» **Excerpted text**
-- Opening Marker --

‘My Heart Was In Being A Contestant’: Why Poh Is Most At Home Behind The MasterChef Bench
When it was announced that three new judges would be joining MasterChef Australia in 2020, fans immediately began dream casting the perfect trio.
As discussions took place on social media, between colleagues at work, or in family Whatsapp threads, it was Poh Ling Yeow’s name that kept rising to the top of everyone’s list -- a seemingly natural successor given her history as the Season 1 runner-up, and as a regular guest and recent mentor on MasterChef.
But when it was revealed that Poh was joining MasterChef: Back To Win as a contestant, and not a judge, it was a pleasant surprise that soon started making complete sense.
Speaking to 10 daily ahead of the new series, Poh explained that she wasn’t even approached to join the MasterChef judging panel.
“I didn’t get asked, actually!” she laughed. “What was really funny was, when the rumours were flying, I had to actually consider it just in case it did happen,” she said.

-- Closing Marker --

» **Required action**
Answer these questions from the article about Poh Ling Yeow:
(a) In which season of MasterChef was Poh the runner-up?
(b) Which series did Poh join as a contestant?
(c) In what year were three new judges set to join MasterChef Australia?
Use only the article about Poh Ling Yeow to answer.

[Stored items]

-- Opening Marker --

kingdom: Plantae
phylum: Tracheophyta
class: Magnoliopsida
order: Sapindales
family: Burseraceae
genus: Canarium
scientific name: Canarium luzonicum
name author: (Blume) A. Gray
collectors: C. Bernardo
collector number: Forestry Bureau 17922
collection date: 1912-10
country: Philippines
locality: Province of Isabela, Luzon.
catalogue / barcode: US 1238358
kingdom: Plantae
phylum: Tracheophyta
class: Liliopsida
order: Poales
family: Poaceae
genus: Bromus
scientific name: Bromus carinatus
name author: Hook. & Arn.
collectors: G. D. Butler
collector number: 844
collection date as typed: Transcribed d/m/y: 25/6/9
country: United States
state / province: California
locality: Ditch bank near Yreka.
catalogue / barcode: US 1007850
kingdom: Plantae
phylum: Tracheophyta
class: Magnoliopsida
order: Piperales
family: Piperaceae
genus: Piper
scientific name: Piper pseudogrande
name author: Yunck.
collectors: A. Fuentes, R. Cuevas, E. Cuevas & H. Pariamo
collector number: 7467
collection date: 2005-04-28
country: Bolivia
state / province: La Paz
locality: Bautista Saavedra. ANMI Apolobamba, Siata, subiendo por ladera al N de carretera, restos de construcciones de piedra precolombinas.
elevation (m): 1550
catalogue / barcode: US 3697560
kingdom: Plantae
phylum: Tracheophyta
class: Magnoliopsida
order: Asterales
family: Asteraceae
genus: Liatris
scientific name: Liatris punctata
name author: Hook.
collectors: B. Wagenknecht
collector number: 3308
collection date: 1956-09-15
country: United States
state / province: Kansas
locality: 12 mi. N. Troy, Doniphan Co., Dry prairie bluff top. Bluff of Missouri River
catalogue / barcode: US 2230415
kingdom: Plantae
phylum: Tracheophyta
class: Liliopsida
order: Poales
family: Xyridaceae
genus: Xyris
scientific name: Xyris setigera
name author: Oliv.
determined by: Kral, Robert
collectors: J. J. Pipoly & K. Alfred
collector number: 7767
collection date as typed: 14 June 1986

-- Closing Marker --

» **Task response**
(a) Season 1
(b) MasterChef: Back To Win
(c) 2020